Founded in 1838, as a southern Fort for the Russian Empire on the Black Sea coast, Sochi is Russia's largest resort city with a subtropical climate. The warm sea and the nearby Caucasus Mountains have formed a unique climate of humid subtropics which is not typical of this latitude elsewhere on the globe. This is the only Russian city where palms decorate streets and the sights of blooming magnolia trees can be enjoyed only in Sochi.
Sochi and the Caucasus region have been inviting and productive for Russian writers and poets since 19th century.
The city is mentioned in the poetry of Boris Pasternak (M) who visited the Caucasus with his family in 1928. Sochi is mentioned in the prose of another Nobel laureate, Ivan Bunin. The main character of Bunin's story "Kavkaz" ("The Caucasus") lived in the "mountain jungles near the tropical sea". He brought his beloved married friend to enjoy stolen happiness in a “primitive location, overgrown with plane forests, blooming shrubs, magnolias, and mahogany and pomegranate trees in the midst of which fan palms rose and cypresses loomed ..."

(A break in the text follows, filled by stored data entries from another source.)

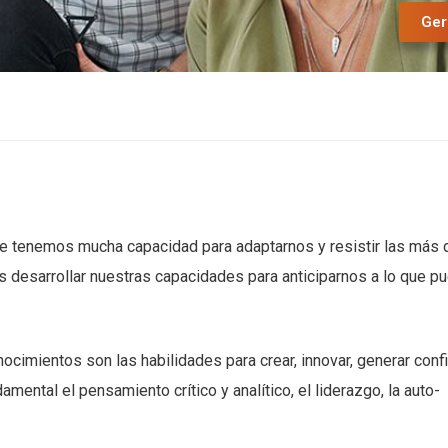
Ger
 tenemos mucha capacidad para adaptarnos y resistir las más 
 desarrollar nuestras capacidades para anticiparnos a lo que p
ocimientos son las habilidades para crear, innovar, generar conf
ental el pensamiento crítico y analítico, el liderazgo, la auto-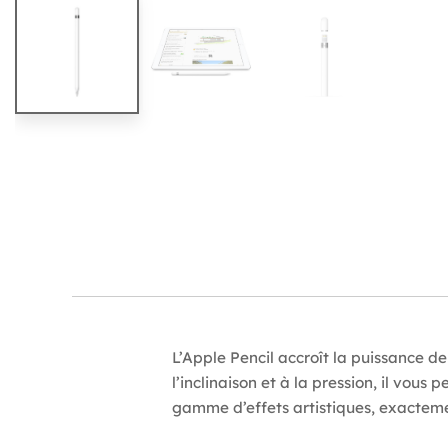
L’Apple Pencil accroît la puissance de 
l’inclinaison et à la pression, il vous
gamme d’effets artistiques, exacteme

Another winner of the Nobel Prize for literature, Joseph Brodsky (M), mentions Sochi in his poem “Albert Frolov": “January the second, in the desolate darkness my steamer left the quay for Sochi. I wanted to drink. I meandered down alleys, moving from port to center, and in the midst of the night stumbled into the service of the restaurant “Cascade.” The restaurant “Cascade,” nowadays, the “Cascade-Prestige,” which is located in the center of Sochi, became a pilgrimage destination for admirers of Brodsky.
LeoTolstoy (M) completed his first works - three autobiographical novels - “Childhood”, “Boyhood”, and “Youth” while serving in the military in the Caucasus.
The poet Alexander Pushkin (M) who admired the beauty of the Caucasus 30 years before Tolstoy, created his splendid poem “The Prisoner of the Caucasus”. Pushkin’s poem is about the love of a young Cherkess woman for her Russian captor.